Of course, China’s latest census was always going to be in line with past releases. Officials from the statistics bureau and the former family-planning commission are still responsible for executing the census, and they would be held to account if the data are inconsistent. However, given the importance of demographics to China’s future prosperity, these distortions do the country a serious disservice.
To be sure, a declining fertility rate is an expected upshot of development, especially for improvements in health and education. Taiwan, for example, recorded a fertility rate of just 1.55 in 1991 to 2006, and 1.09 in 2006 to last year. However, Taiwan is about 15 years ahead of China in terms of health and education, and Chinese already show less willingness to have children than their counterparts in Taiwan.
Something else is going on in China, and it is not hard to discern what it is.
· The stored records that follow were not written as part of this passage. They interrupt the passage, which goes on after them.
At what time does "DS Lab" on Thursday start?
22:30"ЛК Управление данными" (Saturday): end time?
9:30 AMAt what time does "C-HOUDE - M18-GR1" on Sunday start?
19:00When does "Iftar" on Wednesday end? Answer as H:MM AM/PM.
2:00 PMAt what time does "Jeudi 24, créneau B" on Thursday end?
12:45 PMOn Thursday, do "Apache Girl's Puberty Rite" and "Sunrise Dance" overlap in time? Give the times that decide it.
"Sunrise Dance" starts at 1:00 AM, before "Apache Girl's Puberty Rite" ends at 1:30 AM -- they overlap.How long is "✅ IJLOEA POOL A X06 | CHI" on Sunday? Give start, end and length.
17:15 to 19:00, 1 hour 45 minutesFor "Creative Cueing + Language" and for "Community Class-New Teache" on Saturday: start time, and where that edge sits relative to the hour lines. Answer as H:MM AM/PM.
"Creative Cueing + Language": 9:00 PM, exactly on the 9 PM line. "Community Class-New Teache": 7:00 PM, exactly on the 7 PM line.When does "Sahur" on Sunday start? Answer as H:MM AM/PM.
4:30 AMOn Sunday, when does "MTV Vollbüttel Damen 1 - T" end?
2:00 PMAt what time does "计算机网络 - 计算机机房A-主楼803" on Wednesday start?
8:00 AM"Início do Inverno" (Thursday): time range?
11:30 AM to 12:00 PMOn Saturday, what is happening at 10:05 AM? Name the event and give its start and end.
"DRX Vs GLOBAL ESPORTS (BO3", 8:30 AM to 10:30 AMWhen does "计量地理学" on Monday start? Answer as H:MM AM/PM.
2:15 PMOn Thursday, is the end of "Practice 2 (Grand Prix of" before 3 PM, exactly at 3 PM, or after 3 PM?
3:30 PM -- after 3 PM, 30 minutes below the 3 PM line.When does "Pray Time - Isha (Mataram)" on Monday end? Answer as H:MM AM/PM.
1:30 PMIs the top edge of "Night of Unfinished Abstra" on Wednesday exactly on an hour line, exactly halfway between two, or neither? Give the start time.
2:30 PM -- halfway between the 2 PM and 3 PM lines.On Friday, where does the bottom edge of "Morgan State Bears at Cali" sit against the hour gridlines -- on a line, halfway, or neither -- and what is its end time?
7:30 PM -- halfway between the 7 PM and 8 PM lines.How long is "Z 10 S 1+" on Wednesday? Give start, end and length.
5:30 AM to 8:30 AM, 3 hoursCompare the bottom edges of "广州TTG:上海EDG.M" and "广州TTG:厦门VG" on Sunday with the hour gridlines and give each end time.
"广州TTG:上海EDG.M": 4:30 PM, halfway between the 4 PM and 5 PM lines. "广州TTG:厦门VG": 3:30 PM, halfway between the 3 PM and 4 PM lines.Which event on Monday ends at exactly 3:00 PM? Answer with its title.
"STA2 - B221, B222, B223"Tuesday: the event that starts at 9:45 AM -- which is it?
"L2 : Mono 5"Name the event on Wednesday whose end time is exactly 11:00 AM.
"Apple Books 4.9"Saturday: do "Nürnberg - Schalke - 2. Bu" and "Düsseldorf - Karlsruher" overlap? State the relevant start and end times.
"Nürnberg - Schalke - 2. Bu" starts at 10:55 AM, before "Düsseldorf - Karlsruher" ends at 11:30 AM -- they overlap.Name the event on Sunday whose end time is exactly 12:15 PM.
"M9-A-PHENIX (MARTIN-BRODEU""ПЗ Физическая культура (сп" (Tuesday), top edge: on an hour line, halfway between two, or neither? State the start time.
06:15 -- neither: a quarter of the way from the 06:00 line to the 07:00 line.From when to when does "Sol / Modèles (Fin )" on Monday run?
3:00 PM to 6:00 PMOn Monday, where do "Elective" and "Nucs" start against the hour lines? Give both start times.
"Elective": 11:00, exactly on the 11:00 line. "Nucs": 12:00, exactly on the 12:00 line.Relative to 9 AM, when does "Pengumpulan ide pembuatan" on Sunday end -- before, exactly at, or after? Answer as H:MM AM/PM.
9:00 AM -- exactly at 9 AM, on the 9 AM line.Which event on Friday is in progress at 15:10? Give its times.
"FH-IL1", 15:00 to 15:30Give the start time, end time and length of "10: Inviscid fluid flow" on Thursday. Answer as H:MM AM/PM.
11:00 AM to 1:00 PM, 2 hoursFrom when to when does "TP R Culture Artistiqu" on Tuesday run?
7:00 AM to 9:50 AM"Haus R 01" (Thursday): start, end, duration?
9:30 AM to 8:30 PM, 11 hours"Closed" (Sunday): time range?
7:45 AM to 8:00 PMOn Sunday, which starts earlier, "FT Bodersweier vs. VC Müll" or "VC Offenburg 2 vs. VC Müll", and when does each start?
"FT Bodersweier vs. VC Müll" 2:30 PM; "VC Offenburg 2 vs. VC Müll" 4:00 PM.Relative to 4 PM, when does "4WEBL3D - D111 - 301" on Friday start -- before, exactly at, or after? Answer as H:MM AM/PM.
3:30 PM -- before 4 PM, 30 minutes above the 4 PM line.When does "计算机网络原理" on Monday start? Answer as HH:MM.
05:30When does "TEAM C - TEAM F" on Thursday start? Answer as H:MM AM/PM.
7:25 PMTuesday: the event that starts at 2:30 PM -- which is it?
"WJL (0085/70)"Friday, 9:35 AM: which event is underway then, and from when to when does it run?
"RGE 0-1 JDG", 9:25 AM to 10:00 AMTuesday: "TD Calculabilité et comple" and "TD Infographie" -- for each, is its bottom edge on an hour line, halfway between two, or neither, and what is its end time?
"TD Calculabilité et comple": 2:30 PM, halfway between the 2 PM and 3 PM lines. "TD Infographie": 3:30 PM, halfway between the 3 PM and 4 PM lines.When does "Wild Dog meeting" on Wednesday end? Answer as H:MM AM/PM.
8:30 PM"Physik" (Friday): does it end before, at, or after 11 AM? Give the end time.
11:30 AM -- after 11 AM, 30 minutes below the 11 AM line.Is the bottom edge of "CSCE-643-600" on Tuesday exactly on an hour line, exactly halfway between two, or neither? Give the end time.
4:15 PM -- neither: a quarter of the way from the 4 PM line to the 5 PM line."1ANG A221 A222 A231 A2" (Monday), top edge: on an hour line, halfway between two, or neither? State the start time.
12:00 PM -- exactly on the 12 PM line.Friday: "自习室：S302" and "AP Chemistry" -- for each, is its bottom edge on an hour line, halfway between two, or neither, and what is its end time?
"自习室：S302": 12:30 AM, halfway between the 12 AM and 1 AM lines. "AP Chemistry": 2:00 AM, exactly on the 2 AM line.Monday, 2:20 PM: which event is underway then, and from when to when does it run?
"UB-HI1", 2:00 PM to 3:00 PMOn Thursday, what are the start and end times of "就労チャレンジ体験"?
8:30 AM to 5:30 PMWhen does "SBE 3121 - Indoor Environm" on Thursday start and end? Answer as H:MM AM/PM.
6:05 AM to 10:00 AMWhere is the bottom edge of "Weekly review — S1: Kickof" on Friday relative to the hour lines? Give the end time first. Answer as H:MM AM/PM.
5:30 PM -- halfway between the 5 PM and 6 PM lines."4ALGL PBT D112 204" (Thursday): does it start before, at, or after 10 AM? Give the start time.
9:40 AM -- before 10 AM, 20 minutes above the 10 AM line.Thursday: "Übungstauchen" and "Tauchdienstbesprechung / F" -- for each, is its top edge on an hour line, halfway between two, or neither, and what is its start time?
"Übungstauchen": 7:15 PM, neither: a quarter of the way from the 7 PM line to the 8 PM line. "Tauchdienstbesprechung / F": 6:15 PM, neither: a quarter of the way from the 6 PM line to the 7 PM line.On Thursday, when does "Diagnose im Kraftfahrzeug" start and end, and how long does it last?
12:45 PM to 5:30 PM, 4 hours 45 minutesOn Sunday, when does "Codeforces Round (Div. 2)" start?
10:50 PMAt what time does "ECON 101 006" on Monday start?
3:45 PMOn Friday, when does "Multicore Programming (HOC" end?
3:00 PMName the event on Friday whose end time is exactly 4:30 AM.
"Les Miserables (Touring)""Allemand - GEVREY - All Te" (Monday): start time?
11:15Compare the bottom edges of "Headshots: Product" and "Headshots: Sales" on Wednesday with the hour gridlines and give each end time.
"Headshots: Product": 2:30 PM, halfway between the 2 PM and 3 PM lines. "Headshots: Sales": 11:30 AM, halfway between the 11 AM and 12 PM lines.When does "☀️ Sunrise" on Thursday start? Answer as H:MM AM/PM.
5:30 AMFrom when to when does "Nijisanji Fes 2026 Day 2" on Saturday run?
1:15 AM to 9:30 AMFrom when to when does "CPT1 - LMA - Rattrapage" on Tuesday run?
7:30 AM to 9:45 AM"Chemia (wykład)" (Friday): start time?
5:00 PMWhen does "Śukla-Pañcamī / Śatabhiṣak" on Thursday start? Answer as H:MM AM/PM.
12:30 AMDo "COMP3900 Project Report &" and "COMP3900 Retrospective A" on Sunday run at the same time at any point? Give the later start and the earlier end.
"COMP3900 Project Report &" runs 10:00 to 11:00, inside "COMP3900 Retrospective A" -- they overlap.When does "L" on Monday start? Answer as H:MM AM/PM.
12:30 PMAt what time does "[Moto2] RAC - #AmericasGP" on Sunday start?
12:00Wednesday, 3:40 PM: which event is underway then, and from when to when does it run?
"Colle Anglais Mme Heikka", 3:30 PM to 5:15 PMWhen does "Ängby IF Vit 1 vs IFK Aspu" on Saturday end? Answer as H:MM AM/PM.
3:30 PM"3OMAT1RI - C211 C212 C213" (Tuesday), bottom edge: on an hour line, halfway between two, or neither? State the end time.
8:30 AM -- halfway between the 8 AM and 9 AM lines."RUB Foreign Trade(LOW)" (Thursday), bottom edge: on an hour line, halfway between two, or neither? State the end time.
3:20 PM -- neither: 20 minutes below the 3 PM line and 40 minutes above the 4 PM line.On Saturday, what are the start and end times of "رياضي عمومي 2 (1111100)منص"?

After facing a strict one-child policy for 36 years, and a two-child policy after that, Chinese’s ideas about marriage and childbirth have changed profoundly. (The divorce rate in China is 1.5 times that of Taiwan.)
Yet China’s top leaders have not fully grasped the demographic challenges they face. True, they are taking steps to boost the fertility rate, but they also seem convinced by the state economists’ predictions — based on (distorted) official data — that China’s GDP would keep growing until it dwarfs that of the US. It is this belief in China’s inexorable rise that has spurred them to pursue strategic expansion.
The West, too, is buying into this narrative. In underestimating China’s demographic challenges, Western leaders are overestimating its economic and geopolitical prospects. They see a fire-breathing dragon when what stands before them is really a sick lizard. This raises the risk of strategic miscalculation on both sides.
By about 2035, China would be doing worse than the US on all demographic metrics, and in terms of economic growth. Its GDP is unlikely to surpass that of the US. China’s leaders must recognize this — and take a strategic step back.
Yi Fuxian, a senior scientist in obstetrics and gynecology at the University of Wisconsin-Madison, is the author of Big Country with an Empty Nest.